Il rigido automatismo dell'esclusione, legata alla imputazione di
qualsiasi delitto doloso commesso durante l'espiazione della pena o
l'esecuzione della misura restrittiva, e che impedisce qualsiasi
valutazione, da parte del giudice, della condotta del minore, e
qualsiasi prognosi individualizzata circa la idoneità e la efficacia
risocializzante, in concreto, della misura; la durata indifferenziata
dell'esclusione, tale da comportare in effetti, nella più parte dei
casi - data la durata più breve generalmente propria delle pene
inflitte ai minori - l'impossibilità di concedere permessi premio
lungo l'intero arco dell'esecuzione della pena; la conseguente
impossibilità di utilizzare nei riguardi del condannato minore uno
strumento (il permesso premio) spesso insostituibile per evitare che
la detenzione impedisca del tutto di coltivare interessi affettivi,
culturali o di lavoro (art. 30-ter, comma 1) - tanto che, non a
caso, lo stesso legislatore ha ampliato, nei riguardi dei condannati
minorenni, sia la durata massima dei singoli permessi, portata a
venti giorni, sia la durata complessiva consentita nell'anno, portata
a sessanta giorni (art. 30-ter comma 2) -, e dunque impedisca di
perseguire efficacemente quel progressivo reinserimento armonico
della persona nella società, che costituisce l'essenza della
finalità rieducativa, assolutamente preminente nell'esecuzione
penale minorile (sentenze n. 168 del 1994, n. 109 del 1997): tutto
ciò conduce a ritenere irrimediabilmente compromesse, dalla norma in
questione in quanto applicata indifferenziatamente ai minori, le
specifiche esigenze costituzionali che debbono informare il diritto
penale minorile.
Il venir meno dell'esclusione automatica, prevista da tale norma,
non esclude, ovviamente, che la condanna o l'imputazione per il nuovo
delitto sia valutata dal giudice sotto il profilo della regolarità
della condotta, presupposto di carattere generale per la concessione
del permesso premio, ai sensi dell'art. 30-ter, comma 1,
dell'ordinamento penitenziario.
4. - La norma denunciata deve dunque essere dichiarata
costituzionalmente illegittima nella parte in cui è applicabile nei
confronti dei minori.

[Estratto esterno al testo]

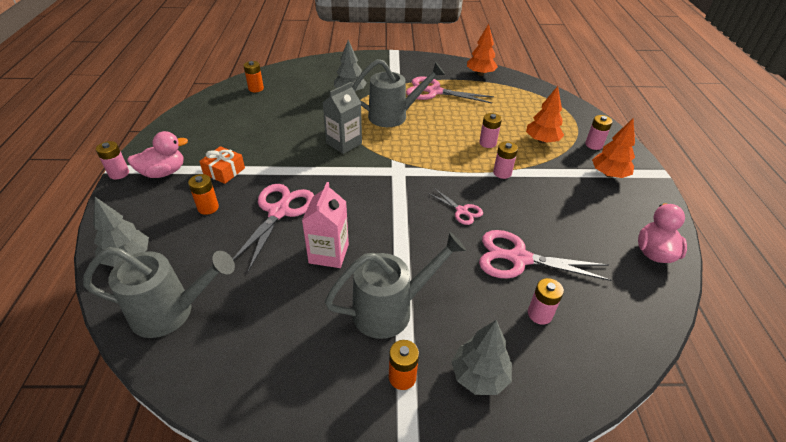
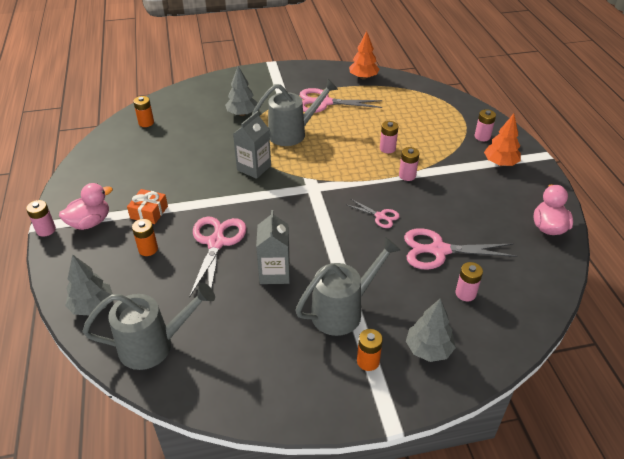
camera: 10 degrees left, 0 degrees up
pink carton [302,182,349,268] -> grey carton [256,210,290,284]
orange tree [526,86,564,143] -> none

Conseguentemente, ai sensi dell'art. 24, commi
1 e 2, del d.lgs. 28 luglio 1989, n. 272, recante le norme di
attuazione del processo penale a carico di imputati minorenni, essa
sarà inapplicabile anche nei confronti di coloro per i quali il
citato art. 24 stabilisce che le pene e le misure cautelari si
eseguano "secondo le norme e con le modalità prescritte per i
minorenni".
per questi motivi
LA CORTE COSTITUZIONALE
Dichiara non fondata la questione di legittimità costituzionale
dell'art. 30-ter, comma 5, della legge 26 luglio 1975, n. 354 (Norme
sull'ordinamento penitenziario e sull'esecuzione delle misure
privative e limitative della libertà), introdotto dall'art. 9 della
legge 10 ottobre 1986, n. 663 (Modifiche alla legge sull'ordinamento
penitenziario e sulla esecuzione delle misure privative e limitative
della libertà), sollevata, in riferimento all'art. 24 della
Costituzione, dal tribunale per i minorenni di Cagliari, con
l'ordinanza indicata in epigrafe;
Dichiara la illegittimità costituzionale dell'art. 30-ter, comma
5, della legge 26 luglio 1975, n. 354, introdotto dall'art. 9 della
legge 10 ottobre 1986, n. 663, nella parte in cui si riferisce ai
minorenni.
Così deciso in Roma, nella sede della Corte costituzionale,
Palazzo della Consulta, il 10 dicembre 1997.
Il Presidente: Granata
Il redattore: Onida
Il cancelliere: Di Paola
Depositata in cancelleria il 17 dicembre 1997.